47. Scott Lackey/Intervenor has worked for thirteen years at Holland Alignment and Service, a business belonging to his uncle. He also volunteers with the Mountain View Volunteer Fire Department.
48. Intervenor is married, but has been separated for two years. There is no formal separation agreement.
49. Intervenor owns his own residence.
50. Intervenor has a girlfriend, Sherry Letterman, who stays overnight with him approximately five nights a week. Ms. Letterman has two minor children who also stay overnight frequently with Mr. Lackey.
*6551. Intervenor has a brother, Bobby Lackey, who stays with him on occasion for several days at a time. Bobby Lackey has prior criminal convictions for taking indecent' liberties with a minor child, simple assault, damage to property, assault on a female (two counts), DWI, appearing drunk and disruptive in a public place, assault on a law-enforcement officer, and delaying and obstructing an officer. Numerous other charges have been dismissed.
52. Intervenor has prior criminal convictions for driving an automobile with no insurance or registration, driving while his license was revoked, appearing drunk and disruptive in a public place, two counts of careless and reckless driving (which were plea negotiations after he had been charged with two counts of driving while impaired) and delaying and obstructing a law enforcement officer.

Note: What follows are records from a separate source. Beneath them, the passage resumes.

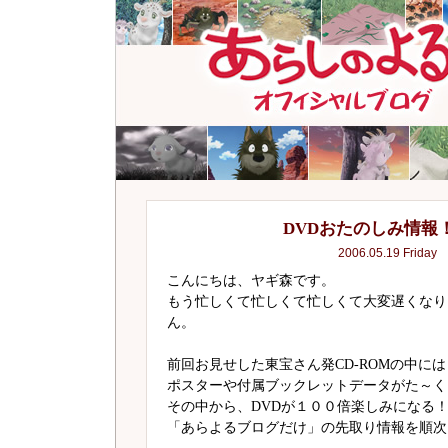
DVDおたのしみ情報！v
2006.05.19 Friday
こんにちは、ヤギ森です。
もう忙しくて忙しくて忙しくて大変遅くなり
ん。
前回お見せした東宝さん発CD-ROMの中には
ポスターや付属ブックレットデータがた～く
その中から、DVDが１００倍楽しみになる
「あらよるブログだけ」の先取り情報を順次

53. Intervenor repeatedly denies responsibility for his ■ actions with respect to his criminal charges and convictions.
54. Intervenor admits he has violated the terms of the court orders in the above convictions.
55. Intervenor denies the serious nature of his brother’s convictions.
56. Intervenor admits to drinking alcoholic beverages and frequenting bars. He states he does not have a substance abuse problem.
57. Intervenor, when visiting his son Aaron, has shown affection and appropriate behavior to his son.
58. Intervenor states he wants to take care of his son, and is capable of doing so.
59. Intervenor’s schedule is irregular because of his full time job and the work as a volunteer fireman.
60. At the time of the hearing, Intervenor had only seen [his son] seven times since birth.
Lackey does not dispute that the evidence supports these findings and has not otherwise assigned error to any of the trial court’s findings of fact. We must therefore determine whether the trial court’s findings support its legal conclusion that Lackey’s conduct has been inconsistent with his protected interest in the minor child.
*66The trial court found that Tessener informed Lackey of her pregnancy and the likelihood that he had fathered the child in September 1997. Nonetheless, according to the trial court, Lackey elected to do “nothing” about the pregnancy and impending birth. The trial court determined that Lackey never voluntarily contacted Tessener after that meeting—before or after the birth of the child— to inquire about the health and progress of the child or to inquire further about whether he had fathered the child. The trial court also found that, in June 1998, Tessener located Lackey and informed him that DSS would contact him regarding a potential child support obligation. According to the trial court, Lackey again did not pursue any inquiry about the child.
The trial court’s findings of fact are sufficient, when viewed cumulatively, to support its conclusion that Lackey’s conduct was inconsistent with his protected interest in the child. Moreover, the evidence of record constitutes clear and convincing proof that Lackey’s conduct was inconsistent with his right to custody of the child. Accordingly, the trial court did not err in applying the “best interest of the child” standard and in determining that Aaron’s interests were best served by maintaining his primary physical custody with the Adams.
Accordingly, we reverse the decision of the Court of Appeals.